Nous rappelons sans cesse la doctrine de la Troisième République, qui défend l'ascenseur social et la méritocratie. Or cette doctrine n'est plus reconnue, faute d'éducation, par un certain nombre de nos concitoyens. Pourquoi avons-nous baissé les bras ? Je l'ignore, et j'en parle souvent avec le ministre de l'éducation nationale. Cela s'explique peut-être par l'absence d'acceptation de la mixité sociale.

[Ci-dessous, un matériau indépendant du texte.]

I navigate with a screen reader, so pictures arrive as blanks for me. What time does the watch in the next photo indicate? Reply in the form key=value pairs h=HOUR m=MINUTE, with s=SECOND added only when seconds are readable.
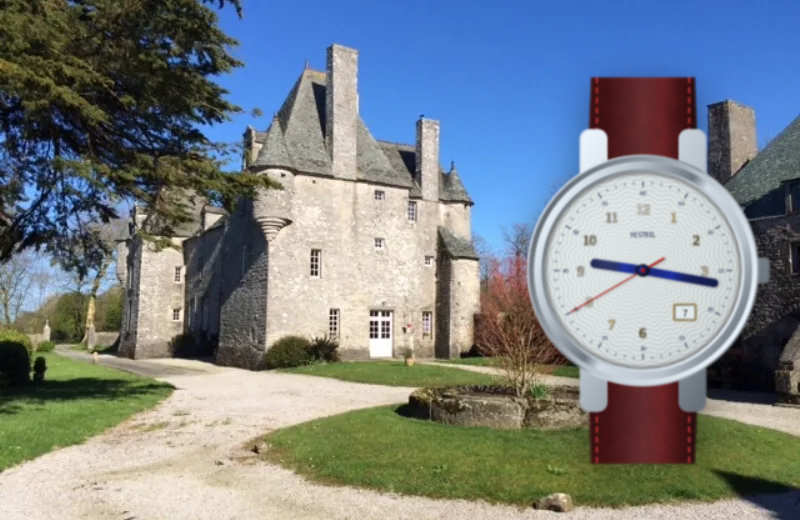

On observe une augmentation des manifestations de phénomènes racistes et antisémites. Ne devrait-on pas changer d'angle de réflexion, en nous plaçant plus en amont, pour comprendre pourquoi notre modèle a échoué ? Lorsqu'on parle de laïcité, et je l'ai dit textuellement à Jean-Michel Blanquer, « on est ringard ». La charte de la laïcité est « ringarde ». Pourquoi en est-on arrivé là ? Comment lutter plus en amont pour ne pas « courir après le train » ?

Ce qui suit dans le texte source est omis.